Thank you both. Xero I think you were right about it having CW and CCW triangles. If I color each vertex/face using this http://gamedev.stackexchange.com/qu...-vertex-winding some of them certainly are the other way. Which is lame, I thought winding might be an issue so I checked, but only checked the first triangle not the whole mesh. I still don't know how you picked that up.

I still end up with the normals inside for some shapes and outside for other shapes. If I have a sphere they are on the outside, but if I have a torus they are inside and the lighting is flipped. What I am doing is a port of a processing library, and I ripped the way it auto-calculates the normals from processing and still get the same thing. I don't know what is going on. It's not really a big thing for me, I'll just flip the normals for the ones I know need it. It's irritating on a personal level that I couldn't figure out what is going on but oh well.

----

__Set task 1__. Output the forum post about mesh normals from "I still end" down to "but oh well.", word for word.
__Set task 2__. In the forum post about mesh normals, why did the writer's earlier check not reveal the winding problem?
__Set task 3__. Resume the forum post about mesh normals after its last sentence.
The records have nothing to do with this.

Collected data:
----

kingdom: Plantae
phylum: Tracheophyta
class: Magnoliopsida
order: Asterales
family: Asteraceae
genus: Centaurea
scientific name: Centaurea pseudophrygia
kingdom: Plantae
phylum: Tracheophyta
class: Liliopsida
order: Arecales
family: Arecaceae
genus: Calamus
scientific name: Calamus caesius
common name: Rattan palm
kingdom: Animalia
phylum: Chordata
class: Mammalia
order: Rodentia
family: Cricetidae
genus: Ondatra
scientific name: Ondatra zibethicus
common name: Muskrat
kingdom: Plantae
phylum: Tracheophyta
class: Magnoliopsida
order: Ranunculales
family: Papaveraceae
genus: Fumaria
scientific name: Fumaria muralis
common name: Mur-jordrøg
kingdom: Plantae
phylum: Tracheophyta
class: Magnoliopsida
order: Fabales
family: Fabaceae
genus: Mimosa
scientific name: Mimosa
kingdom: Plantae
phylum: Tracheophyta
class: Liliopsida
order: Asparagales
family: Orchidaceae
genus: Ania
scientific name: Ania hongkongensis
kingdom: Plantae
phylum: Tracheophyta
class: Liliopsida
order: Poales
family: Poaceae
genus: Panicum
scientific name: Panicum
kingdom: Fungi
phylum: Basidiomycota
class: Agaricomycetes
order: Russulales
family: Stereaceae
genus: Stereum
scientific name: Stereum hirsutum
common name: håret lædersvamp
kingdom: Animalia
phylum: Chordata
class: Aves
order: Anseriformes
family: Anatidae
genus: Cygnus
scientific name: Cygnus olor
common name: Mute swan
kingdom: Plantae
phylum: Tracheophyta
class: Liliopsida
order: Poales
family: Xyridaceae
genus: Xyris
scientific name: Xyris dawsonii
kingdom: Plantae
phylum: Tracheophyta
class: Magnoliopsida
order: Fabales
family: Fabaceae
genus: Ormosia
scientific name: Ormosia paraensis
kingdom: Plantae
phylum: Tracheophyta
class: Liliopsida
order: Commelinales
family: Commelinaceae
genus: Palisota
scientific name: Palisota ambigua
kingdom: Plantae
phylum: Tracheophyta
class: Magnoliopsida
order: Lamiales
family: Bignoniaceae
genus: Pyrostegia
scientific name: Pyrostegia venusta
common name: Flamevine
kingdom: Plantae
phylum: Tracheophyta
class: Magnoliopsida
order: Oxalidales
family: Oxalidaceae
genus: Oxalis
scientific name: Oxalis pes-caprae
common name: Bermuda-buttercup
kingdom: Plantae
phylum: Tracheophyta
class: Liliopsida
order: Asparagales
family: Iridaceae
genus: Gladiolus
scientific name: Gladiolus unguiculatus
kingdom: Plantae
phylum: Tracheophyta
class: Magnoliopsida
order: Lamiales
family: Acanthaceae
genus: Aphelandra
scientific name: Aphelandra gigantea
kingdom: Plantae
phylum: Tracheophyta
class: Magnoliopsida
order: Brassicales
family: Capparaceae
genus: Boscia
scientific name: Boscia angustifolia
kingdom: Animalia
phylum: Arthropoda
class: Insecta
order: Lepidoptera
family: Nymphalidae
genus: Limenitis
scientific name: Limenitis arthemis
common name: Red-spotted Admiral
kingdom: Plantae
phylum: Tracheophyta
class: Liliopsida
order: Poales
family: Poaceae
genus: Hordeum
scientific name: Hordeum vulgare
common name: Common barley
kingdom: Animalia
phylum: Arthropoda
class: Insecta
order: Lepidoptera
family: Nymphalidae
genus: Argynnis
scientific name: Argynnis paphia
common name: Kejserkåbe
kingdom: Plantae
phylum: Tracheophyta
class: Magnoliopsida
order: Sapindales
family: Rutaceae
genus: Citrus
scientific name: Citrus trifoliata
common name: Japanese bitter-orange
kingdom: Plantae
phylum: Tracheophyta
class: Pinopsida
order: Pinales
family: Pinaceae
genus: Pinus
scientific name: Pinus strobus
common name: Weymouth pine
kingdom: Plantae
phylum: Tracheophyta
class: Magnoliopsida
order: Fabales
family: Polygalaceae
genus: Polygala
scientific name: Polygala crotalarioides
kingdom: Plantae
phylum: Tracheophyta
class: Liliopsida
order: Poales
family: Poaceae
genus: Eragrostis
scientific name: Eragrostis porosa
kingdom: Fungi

----

__Final result 1__.
I still end up with the normals inside for some shapes and outside for other shapes. If I have a sphere they are on the outside, but if I have a torus they are inside and the lighting is flipped. What I am doing is a port of a processing library, and I ripped the way it auto-calculates the normals from processing and still get the same thing. I don't know what is going on. It's not really a big thing for me, I'll just flip the normals for the ones I know need it. It's irritating on a personal level that I couldn't figure out what is going on but oh well.

__Final result 2__. The writer suspected winding might be an issue and checked it, but looked only at the first triangle rather than the whole mesh. Some of the other triangles were wound the opposite way, so they went unnoticed.

__Final result 3__.
I realize this wasn't really a question, but anyhow: there's not that much to figure out, I think. There's no way to algorithmically deduce which choice of surface normal is the correct or intuitive one for "out" on an arbitrary surface. There are surfaces that are non-orientable and can't be assigned an "out" and "in" direction -- Möbius strips, Klein bottles and anything topographically equivalent. I'm guessing that the Processing library assumes or checks that the surface has an orientable topology, then picks an orientation more or less at random and makes all the normals agree with that. Maybe there's a clever heuristic that'll get the result the user wants more often than not but there's just no way for it to determine which orientation would be most desirable for the arbitrary case -- that's up to whoever tessellates the faces and normals in the first place.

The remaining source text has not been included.